The changes in Glass’ responses raised the investigators’ doubts about their veracity.
“Glass explained that, after submitting his application, he discovered recent drug use would disqualify him from employment as a deputy, and this research jogged his memory about when he had really last used marijuana,” the report states.
“A reasonable person could conclude that this explanation was not credible,” the report continues, citing not only the change in dates of his last marijuana use but also a noticeable decrease in the number of times he used the drug over a longer period of time.
“His newly recovered memory of last drug use was both coincidental and fortuitous,” the report states, “because it no longer disqualified him from employment as a deputy.”

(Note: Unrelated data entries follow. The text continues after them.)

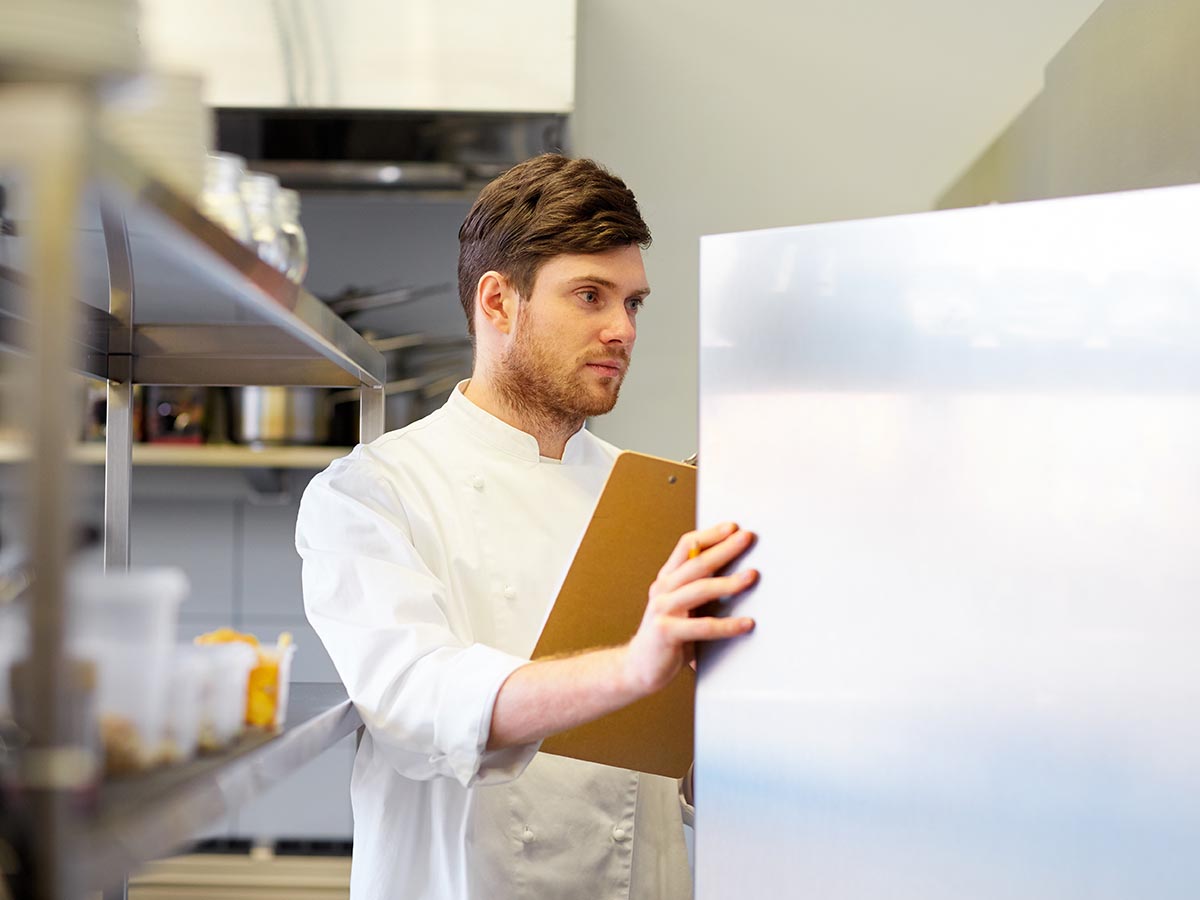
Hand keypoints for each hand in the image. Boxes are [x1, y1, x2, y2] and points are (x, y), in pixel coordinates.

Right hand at [622, 522, 757, 696]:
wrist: (639, 667)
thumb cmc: (669, 635)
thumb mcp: (682, 606)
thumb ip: (700, 588)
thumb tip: (739, 571)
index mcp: (667, 578)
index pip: (687, 545)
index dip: (710, 534)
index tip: (732, 527)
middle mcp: (663, 589)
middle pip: (697, 562)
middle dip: (724, 548)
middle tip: (746, 538)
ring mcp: (662, 609)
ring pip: (700, 590)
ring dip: (728, 582)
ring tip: (751, 576)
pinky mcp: (666, 632)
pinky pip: (702, 626)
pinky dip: (727, 625)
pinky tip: (746, 624)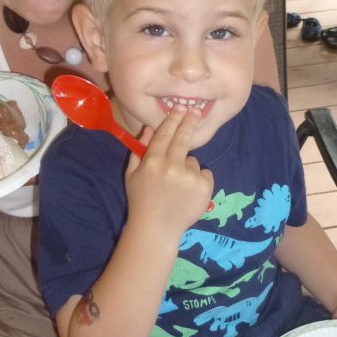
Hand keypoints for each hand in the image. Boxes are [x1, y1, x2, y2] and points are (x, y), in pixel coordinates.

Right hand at [125, 106, 213, 235]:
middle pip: (183, 138)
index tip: (180, 108)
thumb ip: (139, 150)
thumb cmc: (141, 200)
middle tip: (194, 112)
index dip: (173, 119)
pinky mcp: (203, 187)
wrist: (156, 229)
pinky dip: (199, 180)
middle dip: (189, 122)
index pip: (164, 133)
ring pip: (193, 160)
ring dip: (187, 167)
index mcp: (152, 162)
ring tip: (177, 186)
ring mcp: (189, 177)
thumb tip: (149, 128)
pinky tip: (187, 192)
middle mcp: (171, 167)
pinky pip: (205, 173)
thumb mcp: (132, 174)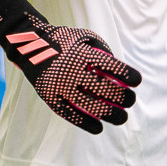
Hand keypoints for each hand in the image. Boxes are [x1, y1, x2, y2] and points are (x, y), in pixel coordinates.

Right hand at [0, 0, 139, 133]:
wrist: (30, 45)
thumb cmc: (64, 41)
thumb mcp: (83, 36)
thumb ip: (103, 50)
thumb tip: (122, 72)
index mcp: (81, 54)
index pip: (111, 66)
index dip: (127, 75)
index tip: (137, 82)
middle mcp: (71, 71)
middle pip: (104, 89)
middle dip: (123, 98)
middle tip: (131, 100)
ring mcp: (60, 86)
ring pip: (90, 106)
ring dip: (111, 115)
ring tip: (122, 118)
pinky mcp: (50, 98)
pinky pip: (70, 115)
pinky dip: (86, 124)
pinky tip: (99, 128)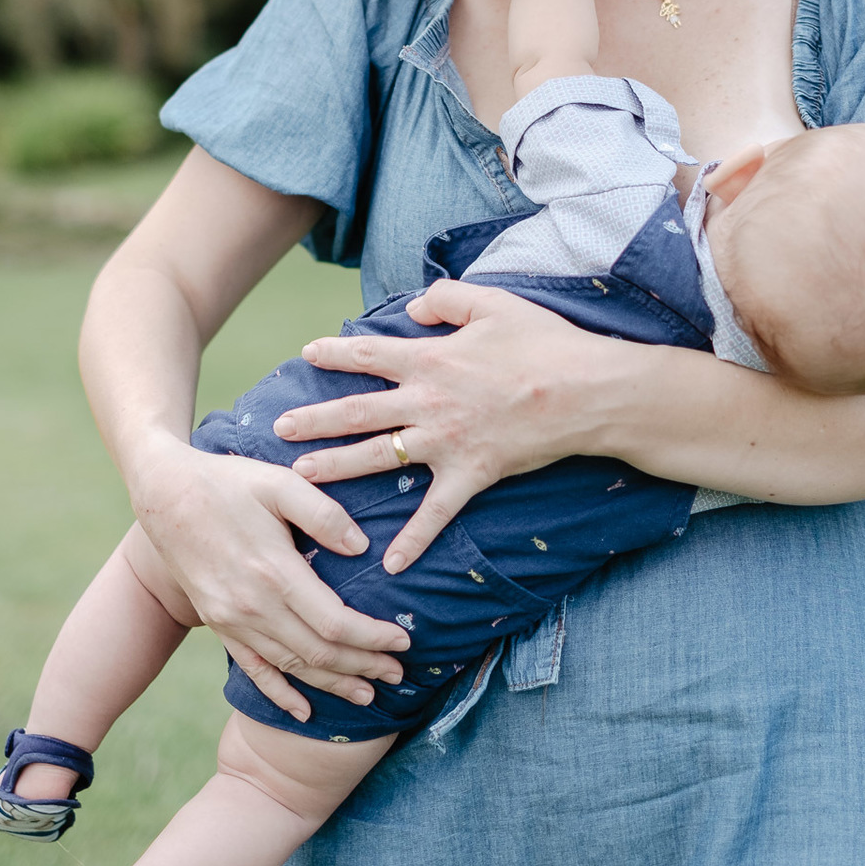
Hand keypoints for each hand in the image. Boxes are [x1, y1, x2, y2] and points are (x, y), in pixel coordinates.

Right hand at [131, 435, 409, 719]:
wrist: (165, 494)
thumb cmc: (229, 482)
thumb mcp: (280, 483)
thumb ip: (324, 515)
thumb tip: (363, 548)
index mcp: (275, 572)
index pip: (335, 624)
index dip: (373, 639)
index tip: (403, 642)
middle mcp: (253, 607)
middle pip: (319, 653)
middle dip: (364, 668)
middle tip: (399, 676)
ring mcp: (232, 621)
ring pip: (292, 666)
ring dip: (332, 684)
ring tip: (368, 694)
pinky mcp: (218, 624)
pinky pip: (253, 670)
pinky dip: (280, 694)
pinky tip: (304, 711)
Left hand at [273, 282, 616, 570]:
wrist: (585, 391)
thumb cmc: (543, 342)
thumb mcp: (492, 302)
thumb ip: (445, 299)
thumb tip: (411, 306)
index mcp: (430, 359)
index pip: (368, 354)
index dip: (334, 352)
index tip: (307, 353)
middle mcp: (427, 402)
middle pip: (356, 412)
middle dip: (313, 420)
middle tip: (279, 428)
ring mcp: (445, 442)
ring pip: (377, 458)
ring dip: (336, 468)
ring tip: (301, 477)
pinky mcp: (470, 475)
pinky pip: (435, 514)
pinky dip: (414, 541)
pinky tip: (390, 565)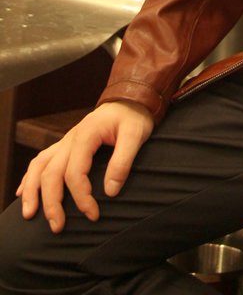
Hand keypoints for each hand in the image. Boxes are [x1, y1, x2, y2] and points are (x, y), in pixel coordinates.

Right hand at [16, 100, 153, 231]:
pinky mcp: (66, 145)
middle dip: (51, 203)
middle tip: (58, 227)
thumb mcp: (136, 135)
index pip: (74, 173)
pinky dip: (29, 177)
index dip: (81, 197)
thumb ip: (123, 162)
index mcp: (86, 135)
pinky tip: (22, 192)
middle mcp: (70, 138)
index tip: (93, 214)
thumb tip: (110, 192)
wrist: (130, 99)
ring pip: (39, 166)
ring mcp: (65, 141)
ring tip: (29, 214)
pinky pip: (41, 160)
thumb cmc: (134, 117)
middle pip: (51, 173)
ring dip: (32, 191)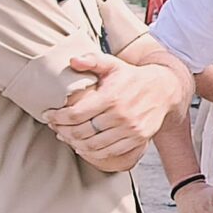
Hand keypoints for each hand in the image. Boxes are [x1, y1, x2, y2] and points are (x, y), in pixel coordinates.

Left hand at [45, 52, 183, 167]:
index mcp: (111, 96)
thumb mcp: (113, 64)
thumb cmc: (132, 77)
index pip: (76, 114)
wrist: (164, 89)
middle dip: (63, 131)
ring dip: (74, 143)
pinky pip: (109, 152)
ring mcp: (130, 129)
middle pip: (82, 131)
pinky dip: (92, 152)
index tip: (48, 115)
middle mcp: (121, 115)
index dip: (58, 117)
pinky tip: (82, 146)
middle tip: (54, 127)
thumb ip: (92, 60)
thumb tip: (72, 61)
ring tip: (65, 136)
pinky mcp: (137, 139)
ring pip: (93, 145)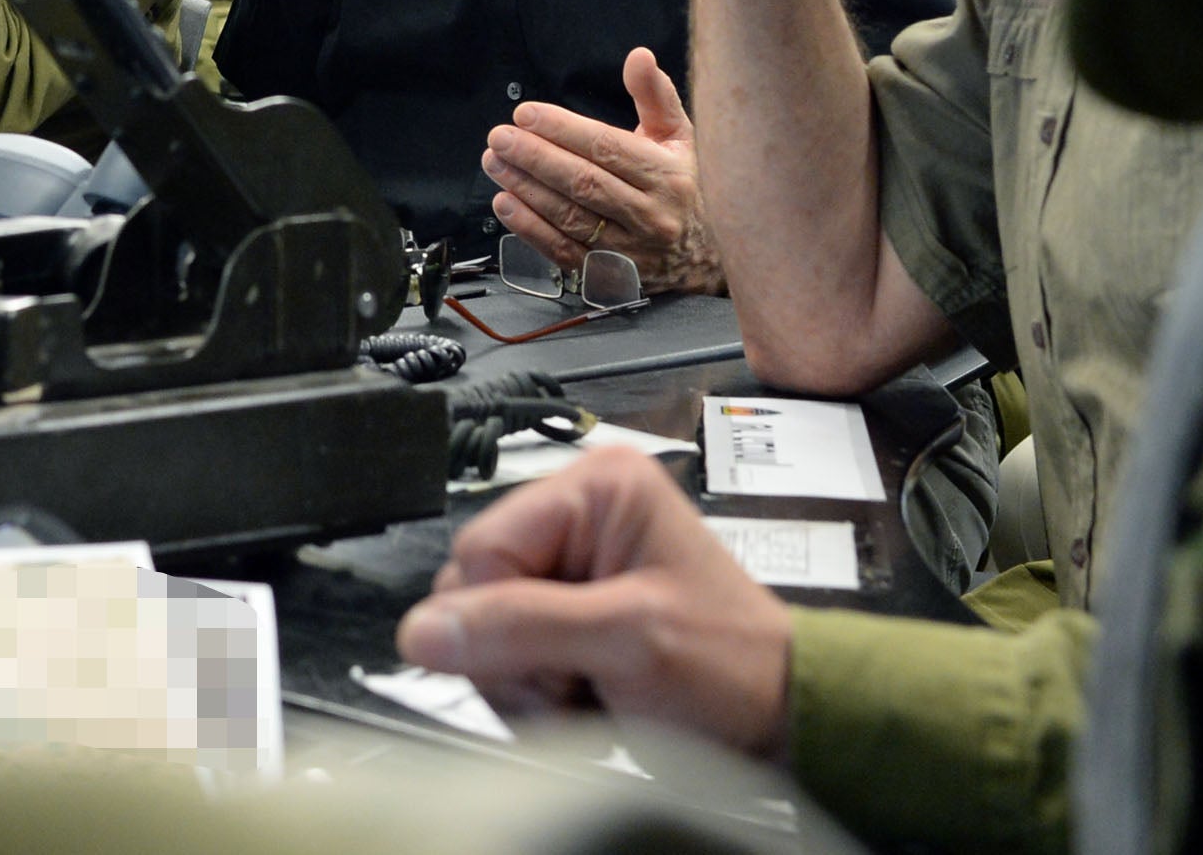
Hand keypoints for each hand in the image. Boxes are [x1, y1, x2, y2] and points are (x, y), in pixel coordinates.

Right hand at [397, 446, 792, 758]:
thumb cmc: (734, 662)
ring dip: (524, 677)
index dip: (501, 616)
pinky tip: (581, 692)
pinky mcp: (567, 611)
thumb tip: (427, 630)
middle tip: (578, 676)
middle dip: (514, 652)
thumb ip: (523, 628)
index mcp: (598, 487)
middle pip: (475, 587)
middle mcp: (579, 515)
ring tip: (588, 686)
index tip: (555, 658)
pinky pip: (505, 651)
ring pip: (482, 626)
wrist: (775, 716)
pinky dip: (533, 688)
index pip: (484, 547)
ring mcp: (571, 566)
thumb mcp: (628, 638)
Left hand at [484, 48, 722, 293]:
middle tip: (500, 138)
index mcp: (668, 176)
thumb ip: (655, 95)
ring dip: (526, 188)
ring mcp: (630, 250)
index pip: (607, 148)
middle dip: (535, 157)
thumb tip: (638, 56)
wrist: (706, 256)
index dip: (563, 130)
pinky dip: (530, 228)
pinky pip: (563, 251)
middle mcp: (652, 215)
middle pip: (583, 183)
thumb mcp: (679, 137)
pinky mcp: (610, 275)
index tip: (526, 114)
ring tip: (496, 163)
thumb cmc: (686, 186)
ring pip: (569, 216)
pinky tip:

While State Attorney’s Office investigators found grounds for suspicion, they were unable to uncover sufficient evidence to pursue criminal charges against Glass, who maintained he simply made a mistake and that no one told him to change his answers.
“The state’s evidence of the falsity of Glass’ altered application would consist solely of reasonable suspicions,” the report states. “Reasonable suspicions are less than proof beyond a reasonable doubt.”
The State Attorney’s Office report said investigators uncovered no evidence that Harpring “falsified an official record” or “acted with corrupt intent.”
The Sheriff’s Office’s Internal Affairs Division report, which was released on Dec. 23, found no fault with Harpring’s actions.
Instead, the IA report stated: “There is no evidence that Undersheriff Harpring instructed any party to lie or otherwise be dishonest,” or that he violated any agency policy or procedure.
The IA report did not mention the concerns Turner and Cochran expressed about Harpring’s intervention or their objections to letting Glass change his drug use answer.
In its report, the State Attorney’s Office found a “weakness in the Sheriff’s Office’s maintenance of employment applications” and recommended the agency review its electronic employment-application system to avoid violating Florida’s public-records law.
“The software program used for applications allows for the possibility that an applicant could overwrite a public record, with no retention of the original application,” the report states.
“This possibility could subject the agency to liability for the inadvertent destruction of public records.”